◆ What is being asked
Reproduce word for word the passage of the gene expression correlation excerpt that begins with the words "By examining the" and ends with "PII vs. PI.".

◆ Selected extract

By examining the expression correlation among the samples, we found that the square of the Pearson correlation coefficient (R2) was greater than 0.93. The results of gene quantification are shown in Figs. 2 and 3 and indicate that the expression patterns among the samples were very similar, with high test repeatability and low variation, which allowed for the next test analysis. Principal component analysis (PCA) is designed to assess a specific grouping of samples and determine whether the distribution of samples in the results is consistent with the experimental design groupings, and was used to demonstrate the relationship and variation among samples (Fig. 4).
Figure 2. The mRNA scatter diagram showing the differential expression of PII vs. PI.
Figure 3. Correlation test between samples.
Figure 4. Principal component analysis.

(Data entries)
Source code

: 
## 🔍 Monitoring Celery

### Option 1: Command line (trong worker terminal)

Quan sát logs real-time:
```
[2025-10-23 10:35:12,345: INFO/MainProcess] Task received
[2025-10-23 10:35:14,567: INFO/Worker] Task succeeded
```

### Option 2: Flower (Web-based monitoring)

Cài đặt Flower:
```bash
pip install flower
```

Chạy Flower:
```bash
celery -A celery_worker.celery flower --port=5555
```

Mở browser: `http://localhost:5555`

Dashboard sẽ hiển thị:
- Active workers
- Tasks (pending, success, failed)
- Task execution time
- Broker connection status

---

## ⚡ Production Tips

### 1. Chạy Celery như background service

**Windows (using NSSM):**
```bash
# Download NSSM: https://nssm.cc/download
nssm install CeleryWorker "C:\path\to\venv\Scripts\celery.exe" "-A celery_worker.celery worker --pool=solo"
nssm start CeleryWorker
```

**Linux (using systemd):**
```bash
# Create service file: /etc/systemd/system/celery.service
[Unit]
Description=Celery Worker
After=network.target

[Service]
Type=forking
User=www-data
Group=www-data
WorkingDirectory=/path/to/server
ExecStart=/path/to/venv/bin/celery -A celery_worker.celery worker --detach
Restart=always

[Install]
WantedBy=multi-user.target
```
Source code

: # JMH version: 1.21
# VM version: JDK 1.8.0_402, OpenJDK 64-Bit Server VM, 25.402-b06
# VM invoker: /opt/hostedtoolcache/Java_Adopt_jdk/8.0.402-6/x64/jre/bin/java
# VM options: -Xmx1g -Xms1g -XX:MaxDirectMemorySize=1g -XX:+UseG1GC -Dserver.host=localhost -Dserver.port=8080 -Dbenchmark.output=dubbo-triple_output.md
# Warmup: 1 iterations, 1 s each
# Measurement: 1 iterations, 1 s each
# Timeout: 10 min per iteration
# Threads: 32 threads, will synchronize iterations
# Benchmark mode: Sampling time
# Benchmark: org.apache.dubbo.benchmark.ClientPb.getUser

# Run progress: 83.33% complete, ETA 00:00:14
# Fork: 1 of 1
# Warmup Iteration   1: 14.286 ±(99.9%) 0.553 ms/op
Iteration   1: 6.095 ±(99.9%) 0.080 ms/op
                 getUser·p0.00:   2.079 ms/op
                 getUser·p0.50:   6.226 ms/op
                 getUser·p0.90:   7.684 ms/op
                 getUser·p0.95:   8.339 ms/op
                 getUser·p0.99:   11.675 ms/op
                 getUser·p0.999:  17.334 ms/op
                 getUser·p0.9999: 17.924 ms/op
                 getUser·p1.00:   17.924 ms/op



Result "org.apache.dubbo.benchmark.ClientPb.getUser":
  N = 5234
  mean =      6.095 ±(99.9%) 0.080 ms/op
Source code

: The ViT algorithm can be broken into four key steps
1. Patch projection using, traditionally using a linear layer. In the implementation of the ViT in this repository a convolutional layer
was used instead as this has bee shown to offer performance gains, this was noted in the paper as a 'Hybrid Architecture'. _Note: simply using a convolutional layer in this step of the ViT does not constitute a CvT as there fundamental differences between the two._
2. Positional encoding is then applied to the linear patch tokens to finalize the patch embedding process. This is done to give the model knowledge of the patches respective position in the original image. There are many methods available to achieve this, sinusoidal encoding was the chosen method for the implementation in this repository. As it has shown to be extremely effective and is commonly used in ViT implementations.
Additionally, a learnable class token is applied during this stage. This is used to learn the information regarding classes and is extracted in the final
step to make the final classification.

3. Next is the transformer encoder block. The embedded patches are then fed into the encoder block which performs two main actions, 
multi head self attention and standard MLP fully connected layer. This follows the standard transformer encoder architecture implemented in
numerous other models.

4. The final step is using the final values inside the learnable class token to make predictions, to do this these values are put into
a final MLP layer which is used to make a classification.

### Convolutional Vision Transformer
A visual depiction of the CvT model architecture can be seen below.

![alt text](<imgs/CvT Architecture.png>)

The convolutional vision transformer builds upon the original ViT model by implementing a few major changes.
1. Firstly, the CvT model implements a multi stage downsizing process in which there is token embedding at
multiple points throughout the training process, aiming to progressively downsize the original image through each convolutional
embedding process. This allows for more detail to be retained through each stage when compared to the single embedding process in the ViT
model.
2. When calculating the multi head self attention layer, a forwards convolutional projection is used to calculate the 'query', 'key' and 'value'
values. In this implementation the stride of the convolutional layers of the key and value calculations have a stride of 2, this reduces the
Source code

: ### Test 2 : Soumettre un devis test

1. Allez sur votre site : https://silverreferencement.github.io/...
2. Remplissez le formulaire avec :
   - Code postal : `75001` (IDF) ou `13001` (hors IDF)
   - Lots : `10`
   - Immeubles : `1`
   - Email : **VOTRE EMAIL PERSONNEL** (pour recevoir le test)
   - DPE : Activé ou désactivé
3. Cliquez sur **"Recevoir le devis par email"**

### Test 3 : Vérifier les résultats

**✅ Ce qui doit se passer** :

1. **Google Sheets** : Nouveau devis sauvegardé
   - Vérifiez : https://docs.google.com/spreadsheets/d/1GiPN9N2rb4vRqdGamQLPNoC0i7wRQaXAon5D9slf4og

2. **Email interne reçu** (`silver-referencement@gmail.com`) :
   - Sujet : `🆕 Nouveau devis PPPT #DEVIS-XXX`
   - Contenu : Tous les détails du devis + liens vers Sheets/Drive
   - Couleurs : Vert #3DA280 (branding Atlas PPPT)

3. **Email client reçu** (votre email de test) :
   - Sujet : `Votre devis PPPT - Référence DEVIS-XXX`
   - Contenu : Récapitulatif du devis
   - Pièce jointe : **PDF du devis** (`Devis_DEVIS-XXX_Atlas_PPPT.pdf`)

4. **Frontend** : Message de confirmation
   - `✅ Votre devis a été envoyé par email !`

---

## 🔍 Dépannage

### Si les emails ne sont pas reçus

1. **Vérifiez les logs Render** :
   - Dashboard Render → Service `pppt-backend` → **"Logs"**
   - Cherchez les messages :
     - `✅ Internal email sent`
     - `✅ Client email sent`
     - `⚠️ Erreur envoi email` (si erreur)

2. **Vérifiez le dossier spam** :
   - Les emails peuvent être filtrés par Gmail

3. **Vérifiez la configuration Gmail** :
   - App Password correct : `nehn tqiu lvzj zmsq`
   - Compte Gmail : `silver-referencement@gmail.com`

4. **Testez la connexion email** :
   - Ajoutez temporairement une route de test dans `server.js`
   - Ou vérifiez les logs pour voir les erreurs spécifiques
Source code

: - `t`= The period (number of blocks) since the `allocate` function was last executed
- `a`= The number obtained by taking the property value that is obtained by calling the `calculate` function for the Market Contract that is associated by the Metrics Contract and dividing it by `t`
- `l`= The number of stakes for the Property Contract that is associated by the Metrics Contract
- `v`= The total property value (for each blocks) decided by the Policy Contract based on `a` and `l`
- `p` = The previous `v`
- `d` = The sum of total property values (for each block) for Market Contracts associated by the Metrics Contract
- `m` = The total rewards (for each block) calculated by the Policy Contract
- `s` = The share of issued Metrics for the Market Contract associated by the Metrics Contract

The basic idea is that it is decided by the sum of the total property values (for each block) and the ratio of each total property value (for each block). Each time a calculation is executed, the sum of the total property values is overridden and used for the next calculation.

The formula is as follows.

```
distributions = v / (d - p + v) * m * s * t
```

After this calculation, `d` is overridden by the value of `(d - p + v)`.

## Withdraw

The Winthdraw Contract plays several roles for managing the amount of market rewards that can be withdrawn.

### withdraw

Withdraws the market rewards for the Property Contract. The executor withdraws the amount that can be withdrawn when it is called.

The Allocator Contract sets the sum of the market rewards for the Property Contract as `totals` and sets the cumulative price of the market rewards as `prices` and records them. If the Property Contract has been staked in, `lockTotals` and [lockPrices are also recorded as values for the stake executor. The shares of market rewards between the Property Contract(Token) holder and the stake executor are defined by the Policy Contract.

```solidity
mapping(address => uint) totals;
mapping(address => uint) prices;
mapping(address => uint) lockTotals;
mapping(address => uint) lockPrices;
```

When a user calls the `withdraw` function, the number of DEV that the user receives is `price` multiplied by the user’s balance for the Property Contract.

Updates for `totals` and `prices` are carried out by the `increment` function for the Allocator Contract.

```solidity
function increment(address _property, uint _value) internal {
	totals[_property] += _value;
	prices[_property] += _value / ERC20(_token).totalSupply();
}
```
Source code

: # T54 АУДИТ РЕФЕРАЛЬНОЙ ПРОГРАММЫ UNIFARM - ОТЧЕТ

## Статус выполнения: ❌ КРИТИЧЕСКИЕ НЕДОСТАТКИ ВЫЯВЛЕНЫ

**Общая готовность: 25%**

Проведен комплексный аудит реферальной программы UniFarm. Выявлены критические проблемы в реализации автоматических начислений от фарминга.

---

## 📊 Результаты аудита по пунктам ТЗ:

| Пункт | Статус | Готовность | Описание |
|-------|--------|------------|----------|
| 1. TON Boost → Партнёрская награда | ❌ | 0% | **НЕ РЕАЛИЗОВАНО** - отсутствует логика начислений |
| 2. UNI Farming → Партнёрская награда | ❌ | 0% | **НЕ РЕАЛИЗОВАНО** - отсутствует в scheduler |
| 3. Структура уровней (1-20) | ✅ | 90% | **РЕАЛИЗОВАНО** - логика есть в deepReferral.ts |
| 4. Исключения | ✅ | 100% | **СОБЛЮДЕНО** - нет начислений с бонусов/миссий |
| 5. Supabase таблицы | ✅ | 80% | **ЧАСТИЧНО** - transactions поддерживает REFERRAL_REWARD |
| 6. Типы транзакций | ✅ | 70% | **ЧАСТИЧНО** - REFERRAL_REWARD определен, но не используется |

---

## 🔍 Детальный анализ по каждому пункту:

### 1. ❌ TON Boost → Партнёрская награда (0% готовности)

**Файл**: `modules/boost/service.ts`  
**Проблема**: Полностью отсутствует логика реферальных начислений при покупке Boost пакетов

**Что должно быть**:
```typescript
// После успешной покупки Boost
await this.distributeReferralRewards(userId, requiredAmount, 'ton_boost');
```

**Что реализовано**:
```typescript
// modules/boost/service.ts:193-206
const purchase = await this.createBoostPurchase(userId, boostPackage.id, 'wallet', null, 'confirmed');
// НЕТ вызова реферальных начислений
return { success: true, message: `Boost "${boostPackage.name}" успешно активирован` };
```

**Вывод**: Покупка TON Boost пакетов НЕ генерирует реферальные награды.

◆ Completed exercise
By examining the expression correlation among the samples, we found that the square of the Pearson correlation coefficient (R2) was greater than 0.93. The results of gene quantification are shown in Figs. 2 and 3 and indicate that the expression patterns among the samples were very similar, with high test repeatability and low variation, which allowed for the next test analysis. Principal component analysis (PCA) is designed to assess a specific grouping of samples and determine whether the distribution of samples in the results is consistent with the experimental design groupings, and was used to demonstrate the relationship and variation among samples (Fig. 4).
Figure 2. The mRNA scatter diagram showing the differential expression of PII vs. PI.